7. Frequency of D'(AB) < D'(AC) and D'(BC) < D'(AC) for 5 kb range. (30% acceptance error)
8. Frequency of D'(AB) < D'(AC) or D'(BC) < D'(AC) for 5 kb range. (30% acceptance error)
9. Frequency of D'(AB) < D'(AC) and D'(BC) < D'(AC) for 10 kb range. (30% acceptance error)
10. Frequency of D'(AB) < D'(AC) or D'(BC) < D'(AC) for 10 kb range. (30% acceptance error)
11. Frequency of D'(AB) < 1.00 and D'(BC) < 1.00 for 50 kb range.
12. Frequency of D'(AB) < 0.75 and D'(BC) < 0.75 for 50 kb range.
13. Frequency of D'(AB) < 0.50 and D'(BC) < 0.50 for 50 kb range. (30% acceptance error)
14. Frequency of D'(AB) < 0.25 and D'(BC) < 0.25 for 50 kb range.
15. Frequency of D'(AB) < 0.10 and D'(BC) < 0.10 for 50 kb range.
16. Frequency of D'(AB) < 0.50 and D'(BC) < 0.50 for 5 kb range.
17. Frequency of D'(AB) < 0.25 and D'(BC) < 0.25 for 5 kb range.
18. Frequency of D'(AB) < 0.50 and D'(BC) < 0.50 for 10 kb range.
19. Frequency of D'(AB) < 0.25 and D'(BC) < 0.25 for 10 kb range.
20. Frequency of D'(AB) < 0.10 and D'(BC) < 0.10 for 10 kb range.

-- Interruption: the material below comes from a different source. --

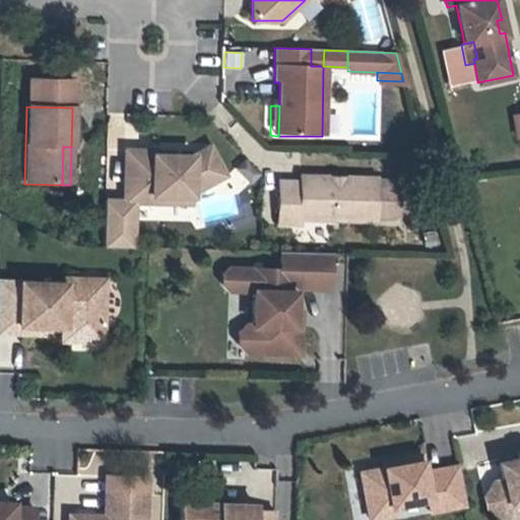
[(101,249),(130,250),(131,204),(148,204),(148,202),(188,203),(188,195),(221,177),(206,148),(189,157),(180,163),(167,161),(167,156),(150,156),(150,152),(123,152),(121,203),(103,202),(101,249)]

Summaries that are most accurate for joint crossing-over and gene-conversion estimation are 1, 6, 13 for long-range data and 4, 5, 7, 8, 9, 10 for short-range. Suggested acceptance errors are given in brackets. These choices are slightly different from those used in Padhukasahasram et al 2006 and work better under fixed segregating sites model. Including the bounds on the minimum number of recombination events (Myers and Griffiths 2003, Song, Wu and Gusfield 2005 or Bafna and Bansal 2005) in the rejection scheme and smoothing the likelihood surfaces can result in further improvements in accuracy. For sequence length different from 50 kb, it may be necessary to change the distance cutoffs i.e. choose values other than 5 kb, 10 kb and 50 kb. Distance cutoffs can be changed at the end of the code.